It is possible to implement a solution only using numpy. First, I assume that your vectors v and matrices S are gathered into numpy arrays, respectively with shapes (n, 3) and (n, 3, 3).
If not, it is possible to concatenate vectors and matrices using np.concatenate:
S = np.concatenate([s.reshape(1, d, d) for s in [s_1, s_2, ..., s_n]], axis=0)
V = np.concatenate([v.reshape(1, -1) for v in [v_1, v_2, ..., v_n]], axis=0)
I also assume that A is stored into a numpy array of shape (m, 3).
The naive implementation (using for loops) is the following:
def naive(A, S, V):
assert S.shape[0] == V.shape[0]
M = np.zeros((A.shape[0], S.shape[0]))
for i in range(A.shape[0]):
for j in range(V.shape[0]):
diff = A[i] - V[j]
M[i, j] = np.dot(
np.dot(
diff.reshape(1, -1),
S[j],
),
diff.reshape(-1, 1),
).reshape(-1)
return M
And the optimized one, only using numpy:
def only_numpy(A, S, V):
diff = A.reshape(m, 1, 3) - V.reshape(1, n, 3)
return np.matmul(
np.matmul(
diff.reshape(m, n, 1, 3),
S.reshape(1, n, 3, 3),
),
diff.reshape(m, n, 3, 1),
).reshape(m, n)
We factorize the substraction using numpy broadcasting. We also use matmul to broadcast matrix multiplication (see this post).
We can verify that both function return the same result with:
assert np.allclose(naive(A, S, V), only_numpy(A, S, V))

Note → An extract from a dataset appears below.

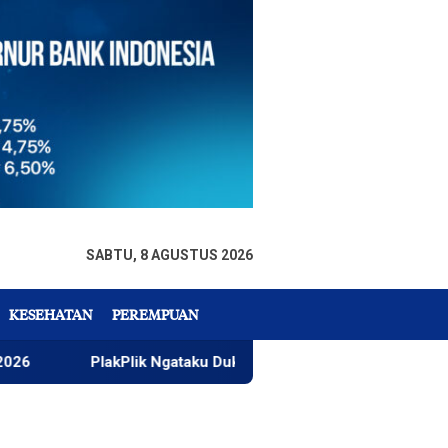
SABTU, 8 AGUSTUS 2026
KESEHATAN
PEREMPUAN
PlakPlik Ngataku Dukung Taufik Ismail Raih Nobel Sastra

Concerning the optimisation, I ran some experiments. Assuming: d=3, and n=2*m. I have (naive, only_numpy and einsum columns report elapsed time in seconds, using this post or memory using memory-profiler with default resolution):
% time in seconds
n m naive (t) only_numpy (t) einsum (t)
0 100 100 0.185373 0.000584 0.000701
1 1000 1000 18.964981 0.044783 0.054029
2 10000 10000 N/A 4.228531 4.098396
% memory in MiB
n m naive (m) only_numpy (m) einsum (m)
0 100 100 63.6 63.6 63.6
1 1000 1000 101.9 109.8 102.0
2 10000 10000 N/A 4689.3 3918.7
The einsum implementation is from David (see the other answer).